» **Applicazione della lettura**:
1 - Secondo il brano sugli asteroidi, quale fu il primo asteroide scoperto?
2 - Trascriva dal brano sugli asteroidi il tratto che va da "La loro densità" fino a "opachi e fotoassorbenti.".

» **Brano proposto**:
Nel 1772 fu formulata una legge empirica che metteva in relazione le distanze dal Sole dei vari pianeti e che prevedeva la presenza di un pianeta tra le orbite di Marte e Giove.

Solamente il 1° gennaio del 1801 fu scoperto dall'abate palermitano Piazzi il primo asteroide, Cerere e si credette di avere finalmente trovato il pianeta mancante, ma negli anni a seguire furono individuati altri oggetti, che furono appunto denominati collettivamente “asteroidi” per via della loro apparenza assolutamente puntiforme al telescopio (asteroide = “a forma di stella”).
Le scoperte crebbero esponenzialmente con l'avvento di nuove tecniche, ad esempio quella fotografica, e oggi sono ufficialmente catalogati almeno 12.000 pianetini: in realtà questo è solo il numero di quelli di cui si conosce l'orbita con sufficiente precisione, poiché il numero reale degli asteroidi nel Sistema Solare, pur non essendo noto, è di gran lungo superiore, stimato nell'ordine dei milioni di corpi ma la loro massa stimata è sicuramente inferiore a quella della Luna.
Tutti gli asteroidi sono completamente privi d'atmosfera per via della debolissima gravità superficiale. Persino il loro aspetto presenta notevoli particolarità: soltanto i maggiori hanno una forma vagamente sferoidale; tutti gli altri, vista la minore massa, presentano piuttosto forma irregolare.
I pianetini mostrano poi notevoli irregolarità superficiali, crateri e cicatrici della loro passata evoluzione collisionale, come si può vedere dalle immagini ottenute dalle sonde spaziali. Un'altra caratteristica comune è la loro bassissima albedo (o riflettività).
L'albedo è il rapporto tra luce assorbita ed emessa dal corpo.
Nel caso dei pianetini questo valore è variabile da 0,02 a 0,4, valore che li pone tra gli oggetti più scuri che si possono incontrare nel Sistema Solare.

La loro densità media varia tra i 2 ed i 3,5 g/cm3
Nel caso degli asteroidi, densità media e albedo sono parametri strettamente correlati alla composizione chimica. Questa appare notevolmente diversa da corpo a corpo, tanto che da varie indagini sono stati riconosciuti e isolati più di una decina di gruppi diversi ma sono tuttavia due quelli principali:

  • I pianetini della classe C, i più numerosi, hanno un colore neutro e un'albedo molto bassa; sono ricchi di carbonati, minerali opachi e fotoassorbenti.

» **Estratto dei dati**:
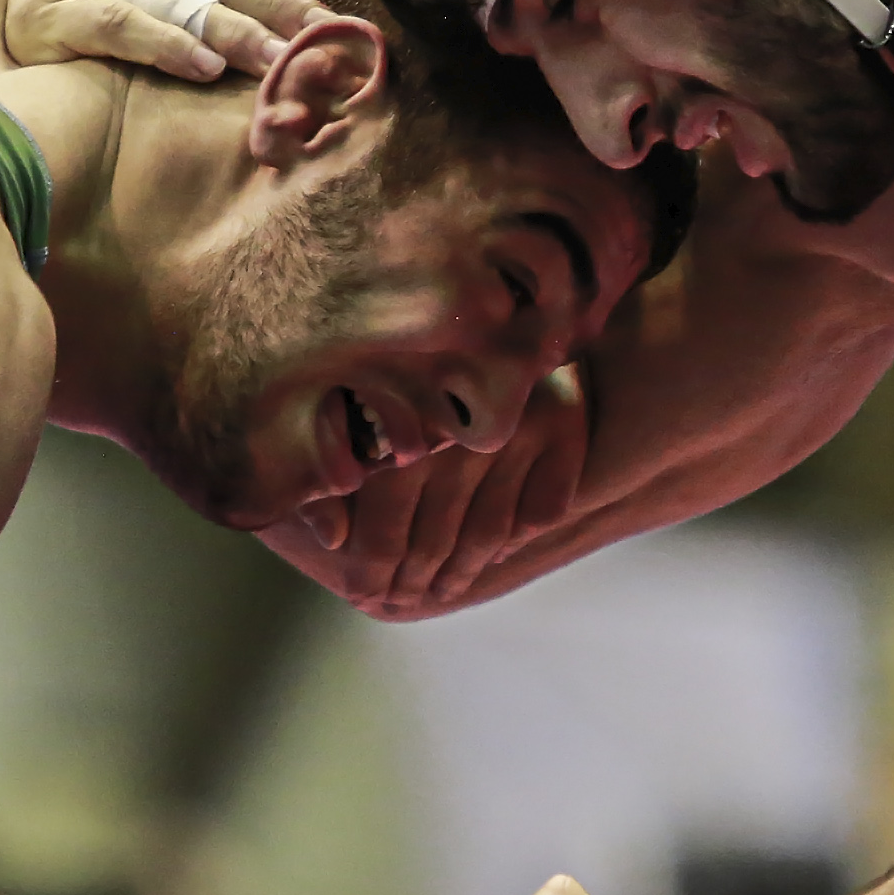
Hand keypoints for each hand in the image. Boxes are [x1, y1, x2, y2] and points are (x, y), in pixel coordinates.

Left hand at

» **Soluzioni**:
1 - Il primo asteroide scoperto fu Cerere.

2 -
La loro densità media varia tra i 2 ed i 3,5 g/cm3
Nel caso degli asteroidi, densità media e albedo sono parametri strettamente correlati alla composizione chimica. Questa appare notevolmente diversa da corpo a corpo, tanto che da varie indagini sono stati riconosciuti e isolati più di una decina di gruppi diversi ma sono tuttavia due quelli principali:

  • I pianetini della classe C, i più numerosi, hanno un colore neutro e un'albedo molto bassa; sono ricchi di carbonati, minerali opachi e fotoassorbenti.